Timescales and technology. The major transport hubs that we are currently building are based on very proven technology to serve well-established needs. Many of them will take a decade to become operational and we are building them to last for decades beyond that. How do we get this right in the face of the vast technological, social and behavioural changes that seem inevitable but unpredictable over this timescale? How will we cater for, never mind integrate the new technologies and needs that will arise along the way? How do we balance the risk of paralysis with the risk of building white elephants? Or will the human tendency towards habit mean that we, rather than the transport technology, are the constraint to what is possible?

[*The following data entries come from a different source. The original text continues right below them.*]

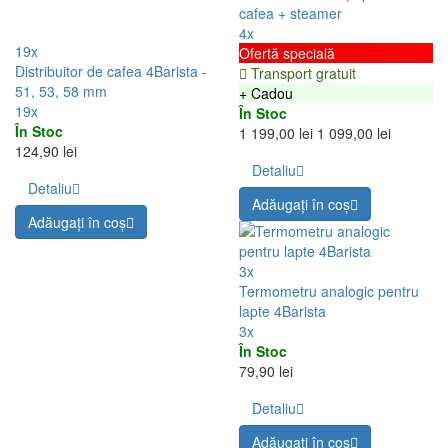
cafea + steamer
4x
19x
Ofertă specială
Distribuitor de cafea 4Barista -
Transport gratuit
51, 53, 58 mm
+ Cadou
19x
În Stoc
În Stoc
1 199,00 lei
1 099,00 lei
124,90 lei
Detaliu
Detaliu
Adăugați în coş
Adăugați în coş
3x
Termometru analogic pentru
lapte 4Barista
3x
În Stoc
79,90 lei
Detaliu
Adăugați în coş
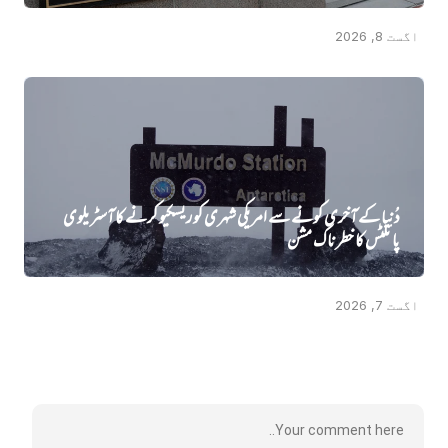
اگست 8, 2026
دُنیا کے آخری کونے سے امریکی شہری کو ریسکیو کرنے کا آسٹریلوی
پائلٹس کا خطرناک مشن
اگست 7, 2026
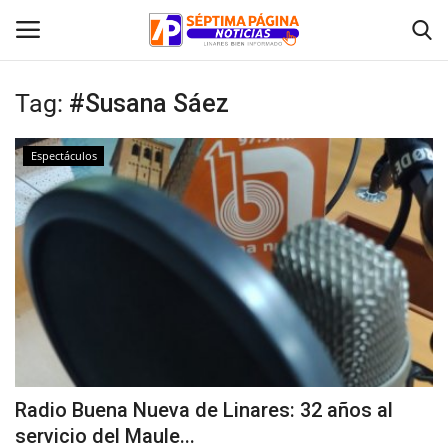
Tag:
#Susana Sáez
Inicio
Espectáculos
Crónica
Policial
Tribunales
Deporte
Política
Radio Buena Nueva de Linares: 32 años al
servicio del Maule...
Espectáculos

Who pays and how? In contending with all of this, the question arises of who transport and transport hubs exist for: today’s passengers, tomorrow’s passengers, commercial entities enjoying improved access? Residents? Workers? Local, regional or national interests? Optimising for any combination of these, leads to a different set of priorities and hence solutions. Is it more important to help people get around Manchester; to help people get between Manchester and Liverpool; or to provide better connectivity between the greater Manchester area and another regional hub such as Birmingham or London? And in each case who should pay? How do the needs of a dominant and globally connected capital meet with those of various other important cities, each different and most with a significant regional role and their own variant of the local, regional and national perspective.

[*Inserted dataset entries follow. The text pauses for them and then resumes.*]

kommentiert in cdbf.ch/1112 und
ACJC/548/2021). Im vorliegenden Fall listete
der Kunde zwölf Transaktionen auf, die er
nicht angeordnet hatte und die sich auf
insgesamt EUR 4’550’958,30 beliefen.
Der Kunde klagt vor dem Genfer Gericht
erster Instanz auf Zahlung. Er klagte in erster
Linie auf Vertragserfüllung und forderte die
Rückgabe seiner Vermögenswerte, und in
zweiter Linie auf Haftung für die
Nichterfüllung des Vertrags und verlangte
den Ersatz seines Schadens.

The UK has historically been very centralist in the allocation of public money, partly as a result of the wartime imperative to centralise key strategic resources, but in the new age of devolution with Transport for London, Transport for Greater Manchester, Transport for the North and Transport for Scotland, how do we ensure that this doesn’t just result in more parochial and less integrated outcomes? Devolution changes where decisions are made, where politics happens, how local, regional and national interests get traded off and how and where funding flows. The UK also has a great legacy of financial innovation from privatisation to the incremental tax models employed for the likes of Cross Rail. Is there more potential in such mechanisms that seek to extract investment from those that ultimately profit from the creation of new transport and transport hubs? And if so, how can this be balanced with the wider social considerations?

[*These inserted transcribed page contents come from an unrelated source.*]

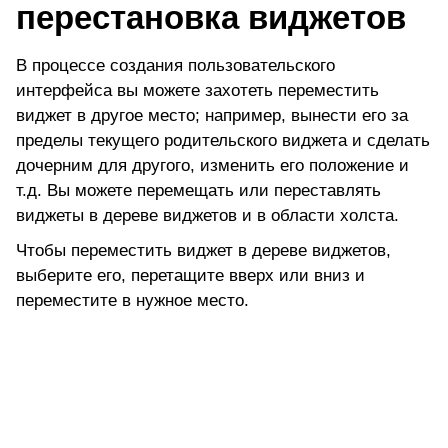
перестановка виджетов
В процессе создания пользовательского
интерфейса вы можете захотеть переместить
виджет в другое место; например, вынести его за
пределы текущего родительского виджета и сделать
дочерним для другого, изменить его положение и
т.д. Вы можете перемещать или переставлять
виджеты в дереве виджетов и в области холста.
Чтобы переместить виджет в дереве виджетов,
выберите его, перетащите вверх или вниз и
переместите в нужное место.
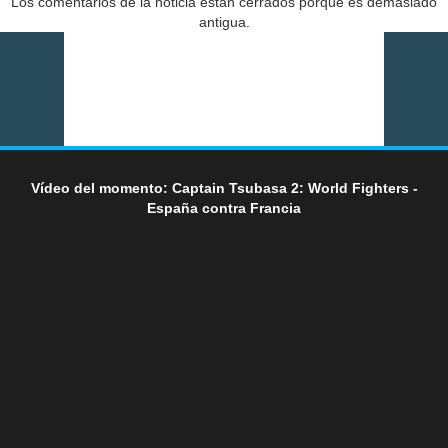
Los comentarios de la noticia están cerrados porque es demasiado
antigua.
Vídeo del momento: Captain Tsubasa 2: World Fighters -
España contra Francia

This apparent contradiction leads one to wonder whether we have been inherently constraining our own behaviours and possibilities through a lack of imagination and investment.

But what is it actually for?

Transport has always been about enabling people to connect, and transport hubs act as the pulsing nodes on the network as well as increasingly also the connection points themselves. In a world where the patterns in which people work, rest, play, commune, collaborate and connect are all evolving faster than ever, designing and delivering the transport hubs of the future is harder than ever before.

It’s also important to recognise that in an increasingly diverse world of possibilities, the choices people make (whether to travel, how to travel, when to travel and why) are as-ever influenced by the choices available to them. Transport is always self-perpetuating. Railway folk will ask where we need more and/or better railways, roadbuilders will ask where to build the next road and cyclists will argue for more cycleways. But if we were to completely reimagine the way a transport hub in the UK might work, how different would it look to what we already have? Transport authorities, regulators and planners have an important role to play in creating new opportunities and enabling new social and economic possibilities through improved connectivity.

All this rolls up to the biggest question, which is why and when do people need to get about and how can we enable them to do that in ever better ways? Whether better means faster, easier, greener or all of these, if we keep coming back to the central question of what transport hubs are for, we have to constantly re-evaluate the needs of people and the changing trends of our society.